Robeson County woman, cats get new homes
Posted September 3, 2009 4:18 p.m. EDT
Updated September 4, 2009 6:02 a.m. EDT
Saint Pauls, N.C. — Three years after her home was condemned by the city, Lessie Smith and nearly all of her cats have found new places to live.
Smith’s previous home in St. Pauls had flies and roaches, a leaky ceiling and a bedroom with no ceiling. She also cared for 61 cats, after one stray cat kept visiting and having kittens.
“I didn’t want animal control taking them down there and putting them to sleep. I wanted them to have a good life,” Smith said.

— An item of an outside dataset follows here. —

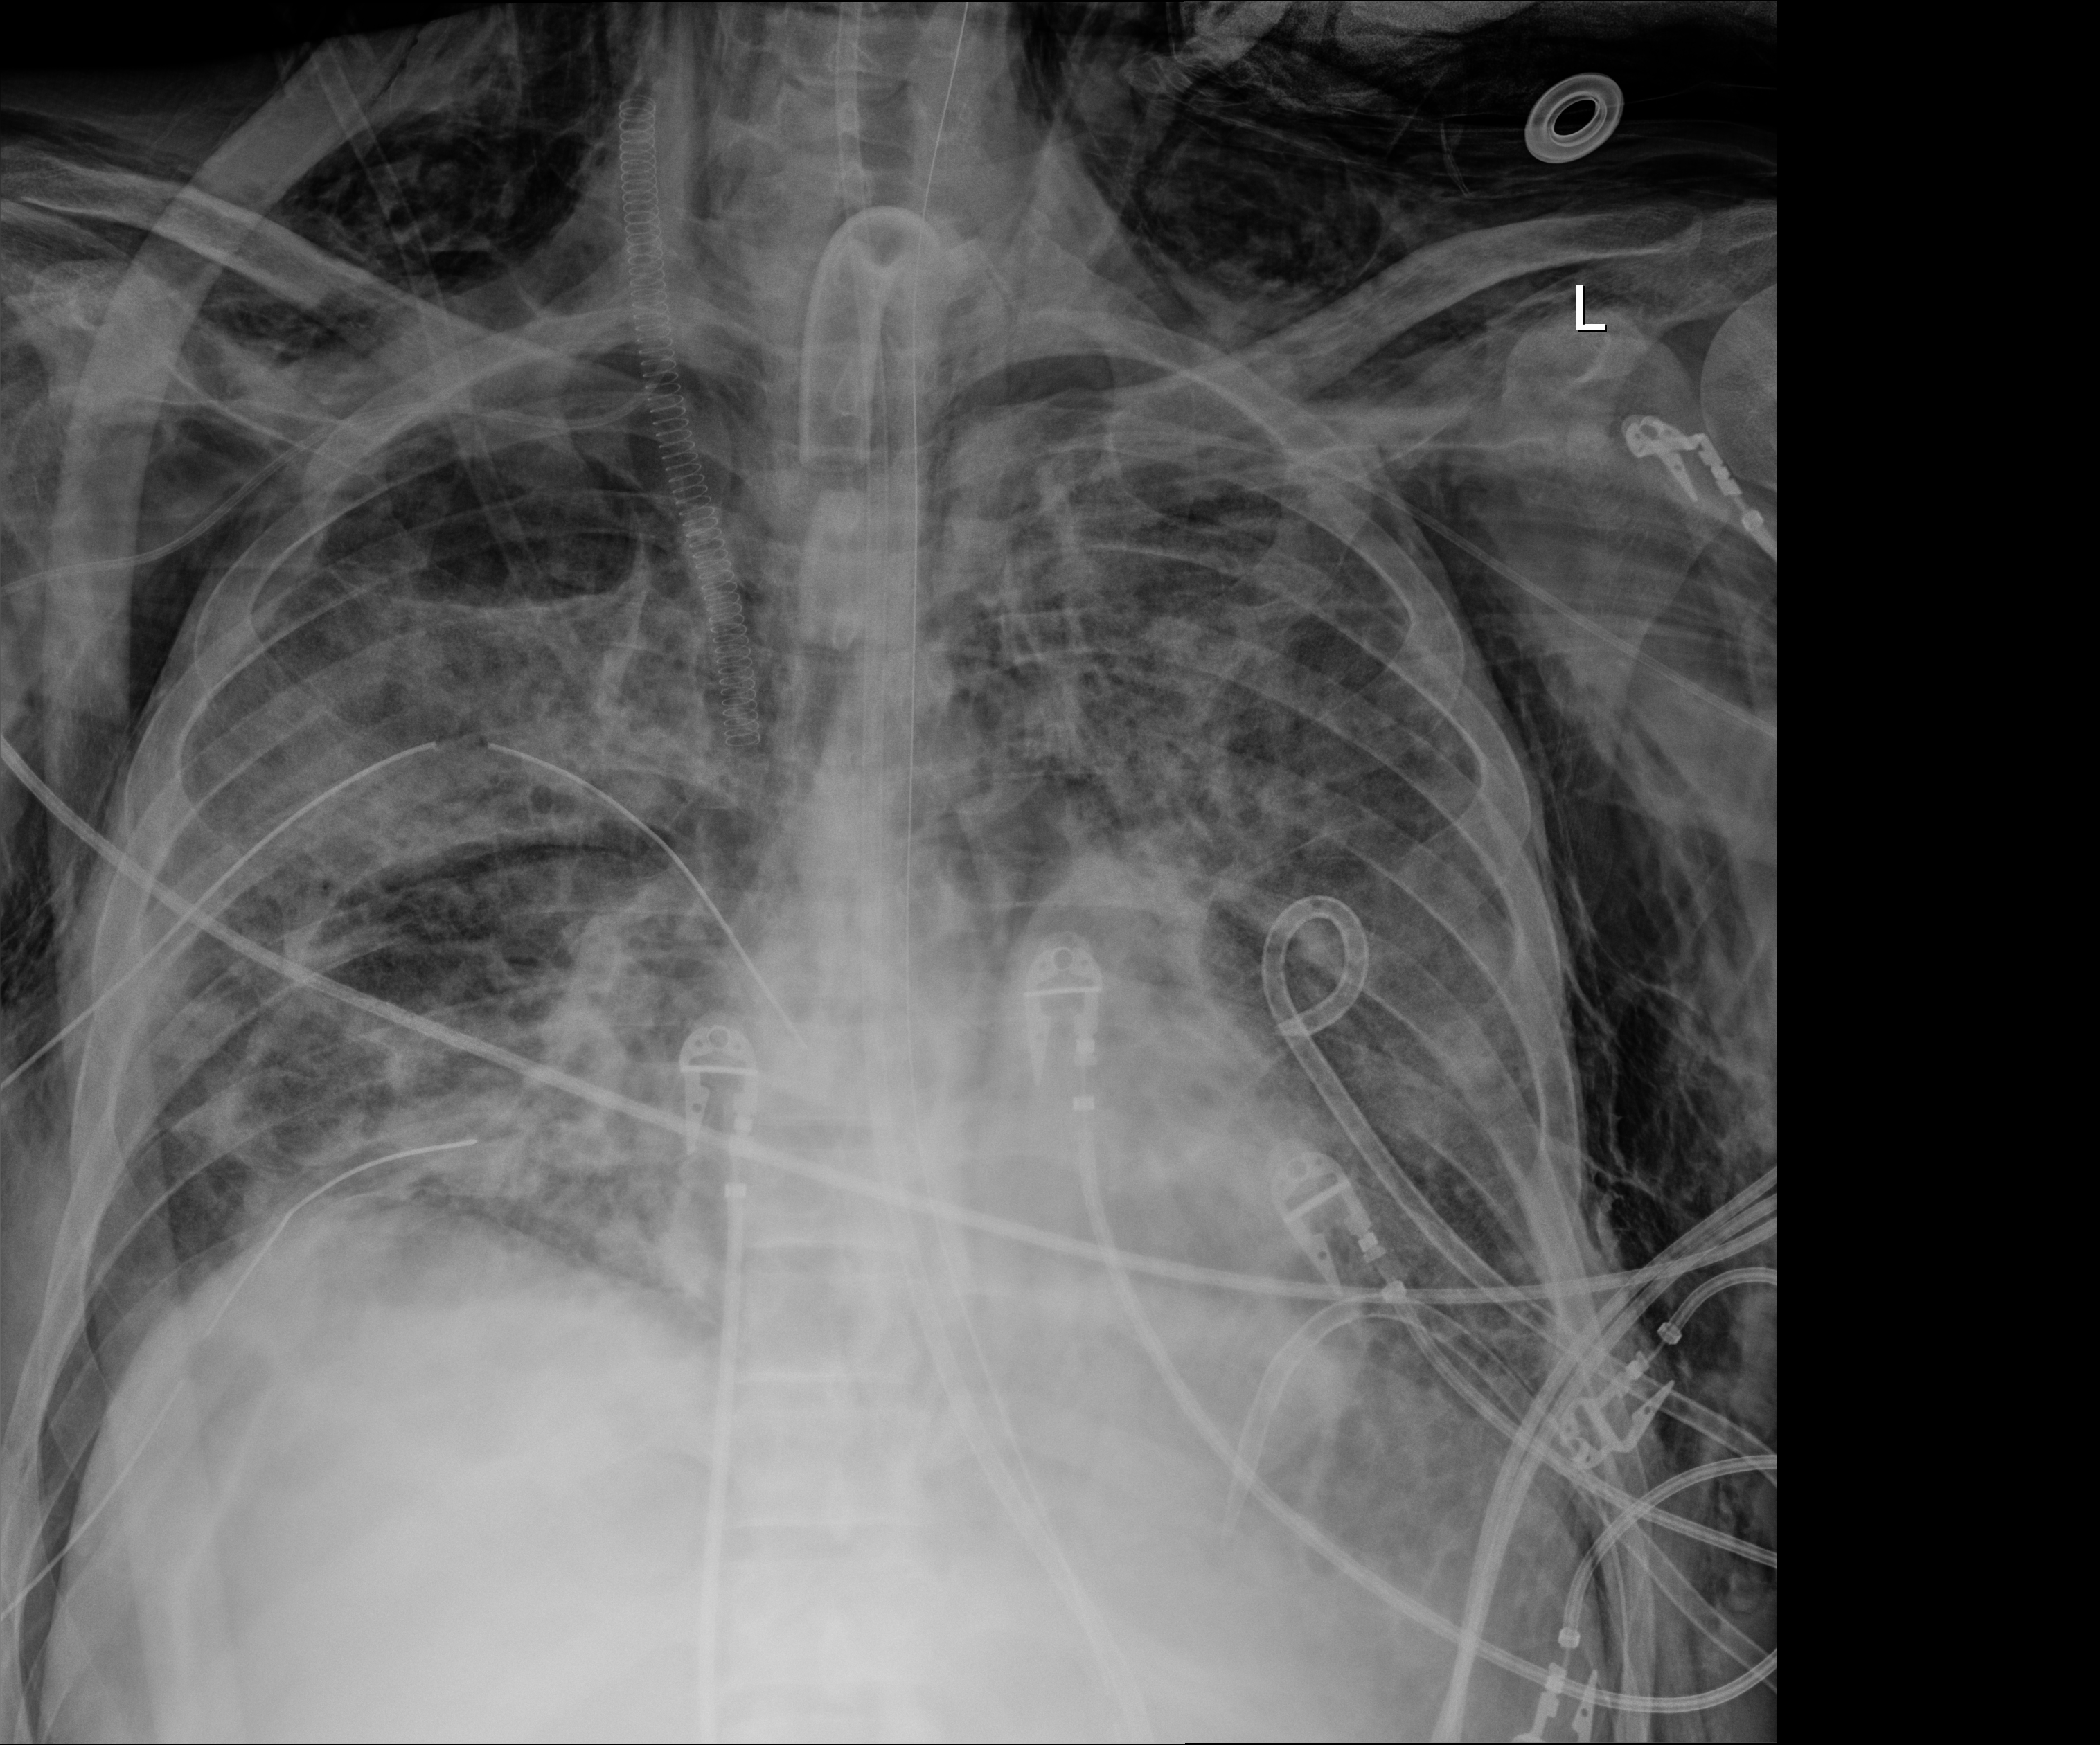
Chest radiograph (digital radiography); anteroposterior (AP) projection. Patient hospitalised with COVID-19, aged 18–59 years.
Admission-level facts for this patient (not findings on this image; timing relative to this image not recorded): length of hospital stay: 60 days; COPD (admission record): no.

Felicia Locklear, a code enforcement officer for the five-county Lumber River Council of Governments, received a complaint about the home in 2006. “The floorboards were rotting out. They were all uneven,” she said.
Locklear had to condemn the home but applied for a grant through the state Department of Commerce’s Division of Community Assistance.
The grant was enough for Smith to purchase a $40,000 modular home, with three bedrooms and two bathrooms.
Smith refused to leave her original home, though, until all of her cats were taken care of.
Katherine Gable, who was with the Humane Society in 2006, helped find new homes for all the cats. Only two kittens had to be euthanized. Smith said she never knew about the Humane Society, and that’s why she cared for the cats herself.
“She had no money for herself, and everything she had was going toward the cats,” Gable said.
A local pastor helped Smith fix up the house so Smith could stay there until she could move into her new home.
On Aug. 20, Smith moved into the modular home. Four days later, her old house – the one she was born in in July 1941 – was demolished.
“It was home because I was born and raised there. But it’s better to get out of. I was glad to see it go down,” Smith said.
Smith called her new home a gift from God. She lives there with her two parakeets and doesn’t plan to get any more cats – although cat statues decorate the new home.
“I love them, but they’re in a good home. I never wanted this to happen," Smith said.
A fund has been set up to help Smith pay the $2,900 it cost to demolish her old home. The Lessie W. Smith Home Demolition Fund is through the First Bank of St. Pauls located on Broad Street.